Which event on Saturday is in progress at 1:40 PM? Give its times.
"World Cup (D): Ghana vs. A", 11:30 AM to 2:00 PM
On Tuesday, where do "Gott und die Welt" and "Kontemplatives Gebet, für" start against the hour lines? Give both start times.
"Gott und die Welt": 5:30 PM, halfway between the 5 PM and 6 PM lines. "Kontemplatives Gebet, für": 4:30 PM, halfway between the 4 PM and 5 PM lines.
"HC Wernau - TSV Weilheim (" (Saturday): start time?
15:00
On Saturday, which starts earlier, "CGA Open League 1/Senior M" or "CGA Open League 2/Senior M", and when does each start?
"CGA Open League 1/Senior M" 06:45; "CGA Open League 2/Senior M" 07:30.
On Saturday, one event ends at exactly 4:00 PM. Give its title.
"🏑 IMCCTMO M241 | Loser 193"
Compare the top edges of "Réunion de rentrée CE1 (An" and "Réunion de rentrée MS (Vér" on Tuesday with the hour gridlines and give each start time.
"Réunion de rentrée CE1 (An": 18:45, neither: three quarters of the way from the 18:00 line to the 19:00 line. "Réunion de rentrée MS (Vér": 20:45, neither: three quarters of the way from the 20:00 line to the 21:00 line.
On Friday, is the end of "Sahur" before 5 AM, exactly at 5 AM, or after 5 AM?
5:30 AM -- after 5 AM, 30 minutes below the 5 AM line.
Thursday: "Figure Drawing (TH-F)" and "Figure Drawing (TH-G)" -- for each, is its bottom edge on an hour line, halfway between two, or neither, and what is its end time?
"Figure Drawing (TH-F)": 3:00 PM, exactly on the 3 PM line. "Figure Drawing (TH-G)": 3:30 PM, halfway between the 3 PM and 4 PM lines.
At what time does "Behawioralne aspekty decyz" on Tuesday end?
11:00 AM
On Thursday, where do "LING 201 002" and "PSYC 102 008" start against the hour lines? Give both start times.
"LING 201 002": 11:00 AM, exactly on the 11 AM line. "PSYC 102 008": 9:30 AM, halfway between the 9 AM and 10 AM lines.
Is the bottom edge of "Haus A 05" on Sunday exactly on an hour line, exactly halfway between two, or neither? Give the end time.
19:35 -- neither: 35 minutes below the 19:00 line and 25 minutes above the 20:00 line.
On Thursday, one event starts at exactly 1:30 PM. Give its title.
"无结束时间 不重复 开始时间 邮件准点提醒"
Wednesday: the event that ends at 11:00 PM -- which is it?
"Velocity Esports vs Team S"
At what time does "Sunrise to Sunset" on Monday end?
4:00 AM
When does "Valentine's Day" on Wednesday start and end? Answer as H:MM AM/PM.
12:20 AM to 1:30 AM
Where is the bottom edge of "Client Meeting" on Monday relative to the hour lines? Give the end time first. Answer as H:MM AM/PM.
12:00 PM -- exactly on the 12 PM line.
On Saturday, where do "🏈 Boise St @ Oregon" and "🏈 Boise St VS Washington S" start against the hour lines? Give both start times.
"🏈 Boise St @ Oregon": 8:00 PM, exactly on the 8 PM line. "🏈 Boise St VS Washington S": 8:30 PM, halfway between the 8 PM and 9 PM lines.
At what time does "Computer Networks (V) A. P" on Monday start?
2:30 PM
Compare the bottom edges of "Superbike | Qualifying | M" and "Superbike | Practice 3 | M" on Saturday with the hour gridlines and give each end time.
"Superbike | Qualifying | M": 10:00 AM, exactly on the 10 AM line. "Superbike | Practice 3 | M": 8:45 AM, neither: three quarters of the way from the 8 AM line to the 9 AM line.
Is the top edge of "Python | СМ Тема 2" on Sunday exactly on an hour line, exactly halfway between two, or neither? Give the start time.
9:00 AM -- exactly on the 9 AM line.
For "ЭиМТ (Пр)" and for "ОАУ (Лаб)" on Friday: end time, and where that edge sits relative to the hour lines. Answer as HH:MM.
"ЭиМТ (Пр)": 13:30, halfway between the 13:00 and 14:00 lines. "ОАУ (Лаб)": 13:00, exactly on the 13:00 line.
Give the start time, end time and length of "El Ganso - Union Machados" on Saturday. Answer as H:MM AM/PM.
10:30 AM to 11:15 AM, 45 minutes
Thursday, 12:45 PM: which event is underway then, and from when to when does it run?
________________________
* **해야 할 작업**
위에 있는 모든 행을 한 글자도 바꾸지 말고 그대로 인용하세요.

* **풀이한 문제**
Which event on Saturday is in progress at 1:40 PM? Give its times.
"World Cup (D): Ghana vs. A", 11:30 AM to 2:00 PM
On Tuesday, where do "Gott und die Welt" and "Kontemplatives Gebet, für" start against the hour lines? Give both start times.
"Gott und die Welt": 5:30 PM, halfway between the 5 PM and 6 PM lines. "Kontemplatives Gebet, für": 4:30 PM, halfway between the 4 PM and 5 PM lines.
"HC Wernau - TSV Weilheim (" (Saturday): start time?
15:00
On Saturday, which starts earlier, "CGA Open League 1/Senior M" or "CGA Open League 2/Senior M", and when does each start?
"CGA Open League 1/Senior M" 06:45; "CGA Open League 2/Senior M" 07:30.
On Saturday, one event ends at exactly 4:00 PM. Give its title.
"🏑 IMCCTMO M241 | Loser 193"
Compare the top edges of "Réunion de rentrée CE1 (An" and "Réunion de rentrée MS (Vér" on Tuesday with the hour gridlines and give each start time.
"Réunion de rentrée CE1 (An": 18:45, neither: three quarters of the way from the 18:00 line to the 19:00 line. "Réunion de rentrée MS (Vér": 20:45, neither: three quarters of the way from the 20:00 line to the 21:00 line.
On Friday, is the end of "Sahur" before 5 AM, exactly at 5 AM, or after 5 AM?
5:30 AM -- after 5 AM, 30 minutes below the 5 AM line.
Thursday: "Figure Drawing (TH-F)" and "Figure Drawing (TH-G)" -- for each, is its bottom edge on an hour line, halfway between two, or neither, and what is its end time?
"Figure Drawing (TH-F)": 3:00 PM, exactly on the 3 PM line. "Figure Drawing (TH-G)": 3:30 PM, halfway between the 3 PM and 4 PM lines.
At what time does "Behawioralne aspekty decyz" on Tuesday end?
11:00 AM
On Thursday, where do "LING 201 002" and "PSYC 102 008" start against the hour lines? Give both start times.
"LING 201 002": 11:00 AM, exactly on the 11 AM line. "PSYC 102 008": 9:30 AM, halfway between the 9 AM and 10 AM lines.
Is the bottom edge of "Haus A 05" on Sunday exactly on an hour line, exactly halfway between two, or neither? Give the end time.
19:35 -- neither: 35 minutes below the 19:00 line and 25 minutes above the 20:00 line.
On Thursday, one event starts at exactly 1:30 PM. Give its title.
"无结束时间 不重复 开始时间 邮件准点提醒"
Wednesday: the event that ends at 11:00 PM -- which is it?
"Velocity Esports vs Team S"
At what time does "Sunrise to Sunset" on Monday end?
4:00 AM
When does "Valentine's Day" on Wednesday start and end? Answer as H:MM AM/PM.
12:20 AM to 1:30 AM
Where is the bottom edge of "Client Meeting" on Monday relative to the hour lines? Give the end time first. Answer as H:MM AM/PM.
12:00 PM -- exactly on the 12 PM line.
On Saturday, where do "🏈 Boise St @ Oregon" and "🏈 Boise St VS Washington S" start against the hour lines? Give both start times.
"🏈 Boise St @ Oregon": 8:00 PM, exactly on the 8 PM line. "🏈 Boise St VS Washington S": 8:30 PM, halfway between the 8 PM and 9 PM lines.
At what time does "Computer Networks (V) A. P" on Monday start?
2:30 PM
Compare the bottom edges of "Superbike | Qualifying | M" and "Superbike | Practice 3 | M" on Saturday with the hour gridlines and give each end time.
"Superbike | Qualifying | M": 10:00 AM, exactly on the 10 AM line. "Superbike | Practice 3 | M": 8:45 AM, neither: three quarters of the way from the 8 AM line to the 9 AM line.
Is the top edge of "Python | СМ Тема 2" on Sunday exactly on an hour line, exactly halfway between two, or neither? Give the start time.
9:00 AM -- exactly on the 9 AM line.
For "ЭиМТ (Пр)" and for "ОАУ (Лаб)" on Friday: end time, and where that edge sits relative to the hour lines. Answer as HH:MM.
"ЭиМТ (Пр)": 13:30, halfway between the 13:00 and 14:00 lines. "ОАУ (Лаб)": 13:00, exactly on the 13:00 line.
Give the start time, end time and length of "El Ganso - Union Machados" on Saturday. Answer as H:MM AM/PM.
10:30 AM to 11:15 AM, 45 minutes
Thursday, 12:45 PM: which event is underway then, and from when to when does it run?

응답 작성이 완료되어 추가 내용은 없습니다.